Report every row below that contains the word "property", copying each such row in full.
━━━━
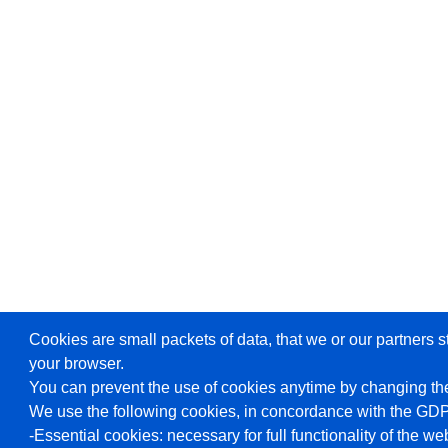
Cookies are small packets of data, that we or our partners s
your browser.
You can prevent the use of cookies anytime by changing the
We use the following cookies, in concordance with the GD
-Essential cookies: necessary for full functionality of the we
━━━━
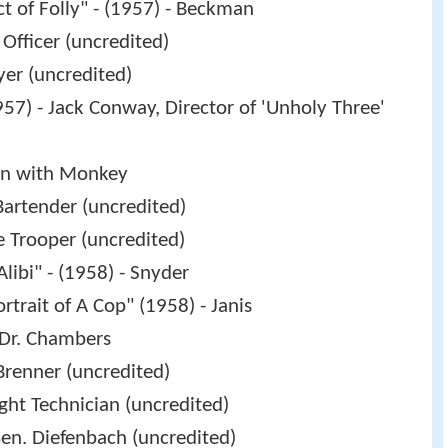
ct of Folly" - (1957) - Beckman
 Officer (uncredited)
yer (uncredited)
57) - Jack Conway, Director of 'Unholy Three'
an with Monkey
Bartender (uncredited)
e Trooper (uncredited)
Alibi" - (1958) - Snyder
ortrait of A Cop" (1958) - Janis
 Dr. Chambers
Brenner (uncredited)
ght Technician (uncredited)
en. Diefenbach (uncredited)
━━━━
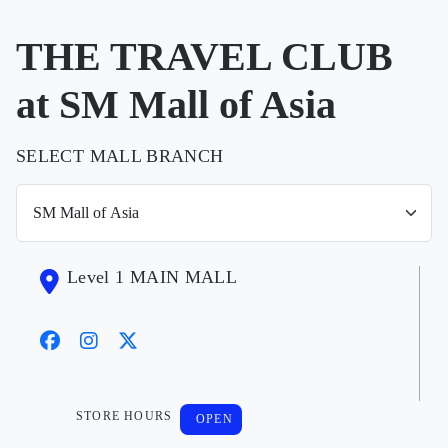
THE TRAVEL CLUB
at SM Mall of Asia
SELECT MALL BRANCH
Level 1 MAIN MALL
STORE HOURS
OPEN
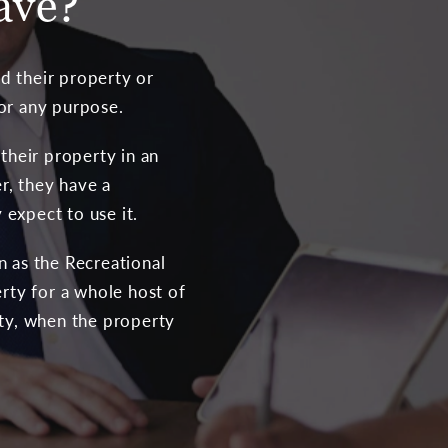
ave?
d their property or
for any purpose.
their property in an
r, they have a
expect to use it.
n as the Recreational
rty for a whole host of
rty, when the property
━━━━
YOUR SOLUTION
d their property or
their property in an
rty, when the property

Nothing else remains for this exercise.